Wednesday, January 7, 2009
"It's cozy in here," said Rock and Roll Hall of Famer Gregg Allman at the 308-seat Rams Head Tavern in Annapolis on Monday night, before mumbling something about having flashbacks to his early club-playing days.
Getting a chance to hear the 61-year-old Southern rock architect in an intimate setting comes at a hefty price -- tickets for the sold-out show went for $125. Yet Allman, in raspy voice and eager to please, held up his end of the bargain, delivering a stirring, almost nonstop series of solo album tracks, Allman Brothers favorites and Hammond B-3 organ-powered versions of Bob Dylan's "Just Like a Woman," Bobby "Blue" Bland's "Turn On Your Love Light" and Chuck Willis's "Feel So Bad."

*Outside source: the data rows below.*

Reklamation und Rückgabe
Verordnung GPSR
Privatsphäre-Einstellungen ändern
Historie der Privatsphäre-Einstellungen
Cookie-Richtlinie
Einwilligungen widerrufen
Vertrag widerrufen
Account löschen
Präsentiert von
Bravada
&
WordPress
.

Touring with a seasoned band featuring a pair of Southern R&B vets -- bassist Jerry Jemmott and drummer Steve Potts -- Allman stepped away from the keyboard long enough to soulfully revive "Melissa" on acoustic guitar, and to play a Stratocaster alongside electric guitarist Scott Sharrard during a squalling version of "Whipping Post." While Sharrard's slide work evoked the Allmans' signature sound, his playing was multifaceted, incorporating subtle volume swells, Memphis-tinged double stops and classic B.B. King licks. The tunes were additionally colored by reedman Jay Collins, on baritone, tenor and soprano saxes, keyboardist Bruce Katz and vocalist-percussionist Floyd Miles.
Of course, Allman frequently pulled out all the stops on organ, taking full advantage of the Hammond's quaking resonance. The inevitable encores included a funky, baritone sax-honking rendition of "Statesboro Blues" that sounded as if it had been arranged by Dr. John.